Исходный текст:
Третье… Самое грязное, что когда-либо со мной происходило, то, что стыдно и больно вспоминать, то, чему нет и не может быть оправдания, то, за что я прошу прощения всю свою жизнь… В один из дней Генслер пришла ко мне в больницу с высоким молодым человеком. Познакомила нас. Молодой человек представился ученым, кандидатом наук. Мы сидели на клеенчатом диване в больничном коридоре, положение мое было бедственным: шли выпускные спектакли, а я была в больнице, в полной неизвестности собственной перспективы. Я расспрашивала Ирину Георгиевну о театре, о спектаклях, о том, кого из выпускников, моих однокурсников, в какие театры пригласили на работу. Я видела, что она ведет разговор рассеянно, мягкая улыбка бродила на ее губах. Молодой человек сидел молча, буравя серыми глазами мои коленки. Я чувствовала: еще немного – и он своим взглядом прожжет мои ноги окончательно, ситуация становилась невыносимой. Разговор угасал. Генслер вспорхнула к выходу – я облегченно выдохнула. Через несколько дней кандидат наук пришел ко мне в больницу один…

Лечение было долгим и болезненным, через месяц меня выпустили, объявив, что с профессией придется проститься. Это был самый страшный приговор. Я была в тупике. В училище никому о приговоре врачей не сказала. Дудинская взяла меня в престижный класс усовершенствования, о котором мечтали многие выпускники и нашей школы, и юные балерины всего мира. Впереди было полтора летних месяца, это была единственная информация, в которой я была уверена, всё остальное было покрыто плотным и безнадежным туманом.

“Кандидат наук” был настойчив в общении, но я, понимая их близкие отношения с Ириной Георгиевной, не чувствовала, не считывала, не предполагала двойных подтекстов, не предполагала опасности с этой стороны, не предполагала надвигающегося очередного несчастья. “Кандидат наук” пригласил меня в гости к своим друзьям, сначала было застолье, затем выяснилось, что в столь поздний час мне до дома уже не доехать, хозяева квартиры предложили отдельную комнату для сна, я согласилась. В середине ночи я услышала сухой, повелительный шепот: “Подвинься”.

Сведения:
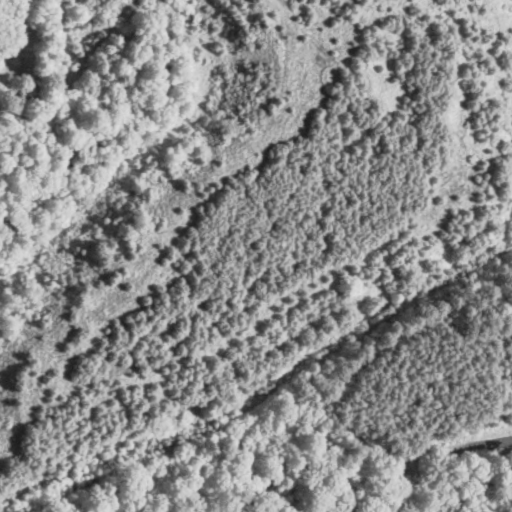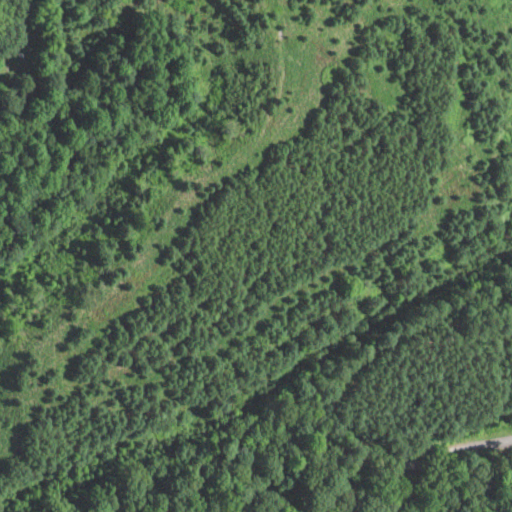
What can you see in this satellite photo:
road: (422, 456)
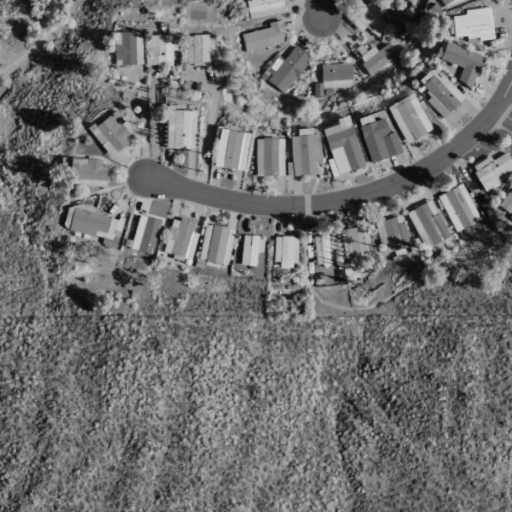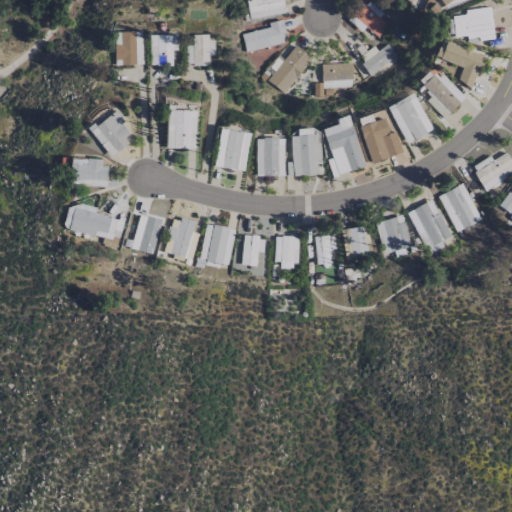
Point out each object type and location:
building: (448, 3)
road: (318, 6)
building: (367, 18)
building: (472, 25)
building: (264, 36)
road: (40, 39)
building: (126, 48)
building: (161, 49)
building: (197, 50)
building: (376, 59)
building: (460, 62)
building: (288, 69)
road: (188, 75)
building: (335, 75)
building: (439, 93)
road: (504, 93)
road: (504, 113)
building: (408, 118)
building: (179, 128)
building: (109, 133)
building: (376, 139)
building: (342, 144)
building: (230, 149)
building: (302, 155)
building: (268, 156)
building: (492, 170)
building: (86, 172)
road: (336, 199)
building: (506, 203)
building: (457, 207)
building: (93, 223)
building: (427, 226)
building: (391, 235)
building: (180, 238)
building: (356, 241)
building: (249, 249)
building: (322, 249)
building: (284, 251)
road: (508, 486)
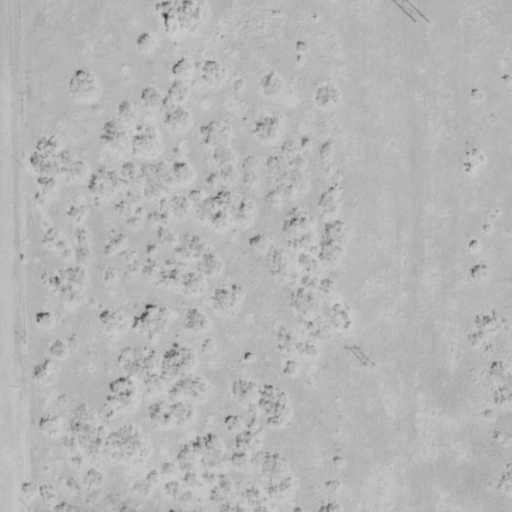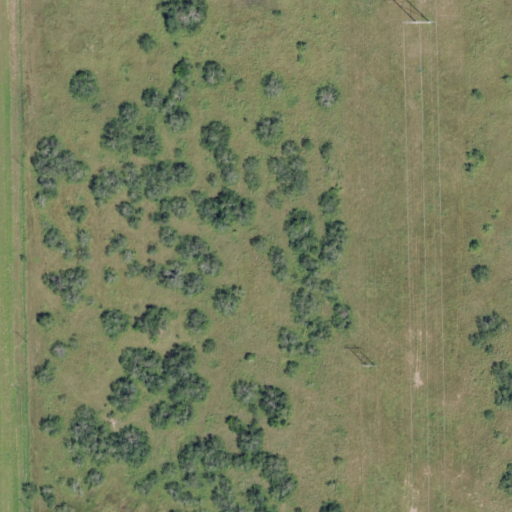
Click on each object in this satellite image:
power tower: (419, 24)
power tower: (370, 366)
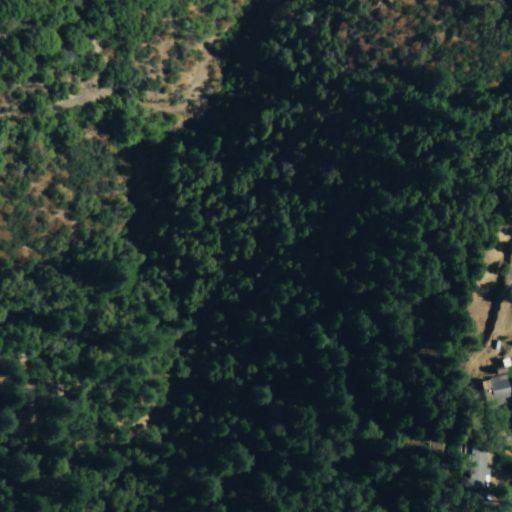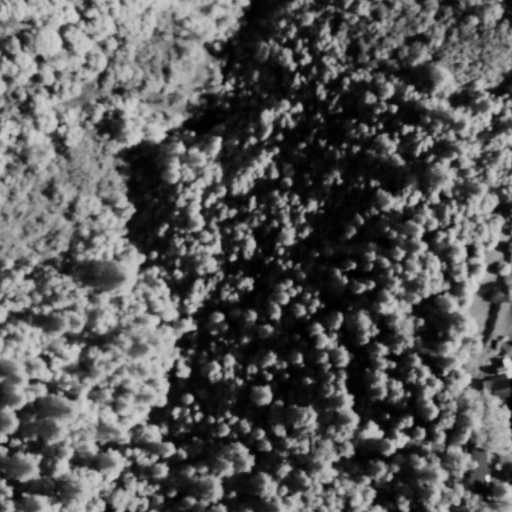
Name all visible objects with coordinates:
building: (497, 388)
road: (507, 418)
building: (476, 468)
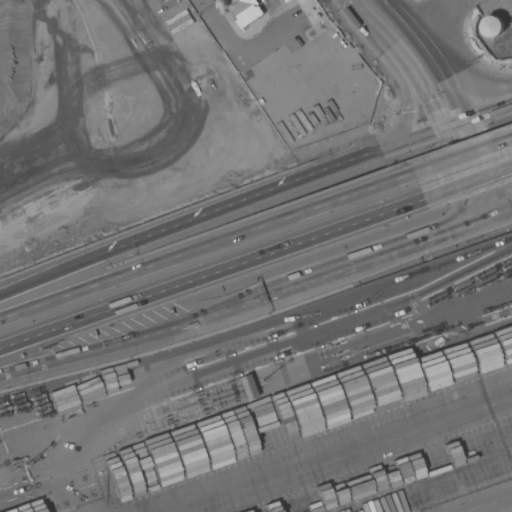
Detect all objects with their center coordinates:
road: (477, 0)
building: (246, 12)
building: (246, 12)
road: (447, 20)
road: (365, 21)
storage tank: (492, 26)
building: (492, 26)
road: (230, 43)
road: (428, 57)
road: (415, 85)
road: (481, 112)
traffic signals: (451, 124)
road: (374, 141)
road: (462, 155)
road: (468, 170)
road: (466, 183)
road: (274, 189)
road: (499, 212)
traffic signals: (486, 217)
road: (206, 247)
road: (502, 248)
road: (367, 261)
road: (210, 273)
road: (49, 278)
road: (123, 340)
road: (275, 340)
road: (296, 367)
road: (337, 450)
road: (80, 479)
road: (488, 503)
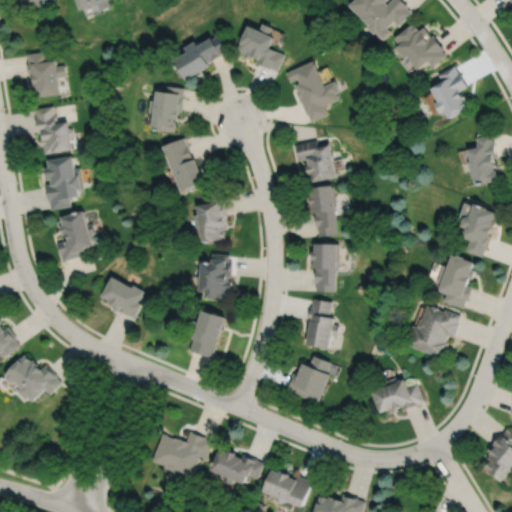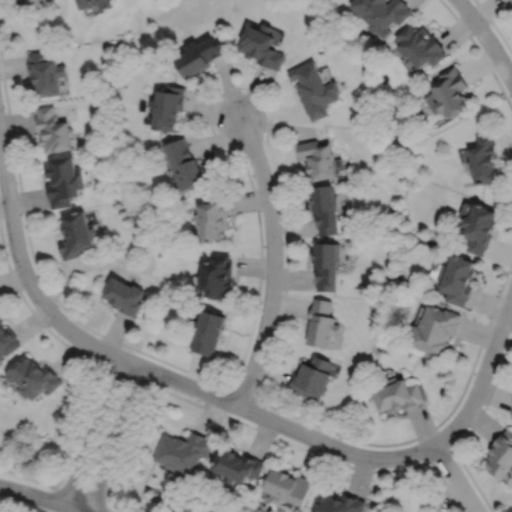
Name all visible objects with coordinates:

Задания:
a) Выведите, пожалуйста, без изменений фрагмент отрывка от слов "Лечение было долгим" до слов "и безнадежным туманом." включительно.
b) Перечислите всё, о чём рассказчица расспрашивала Ирину Георгиевну в больничном коридоре, согласно отрывку.
Эти строки никак не связаны с отрывком.

Ответы к упражнению:
a)
Лечение было долгим и болезненным, через месяц меня выпустили, объявив, что с профессией придется проститься. Это был самый страшный приговор. Я была в тупике. В училище никому о приговоре врачей не сказала. Дудинская взяла меня в престижный класс усовершенствования, о котором мечтали многие выпускники и нашей школы, и юные балерины всего мира. Впереди было полтора летних месяца, это была единственная информация, в которой я была уверена, всё остальное было покрыто плотным и безнадежным туманом.

b) О театре; о спектаклях; о том, кого из выпускников, ее однокурсников, в какие театры пригласили на работу.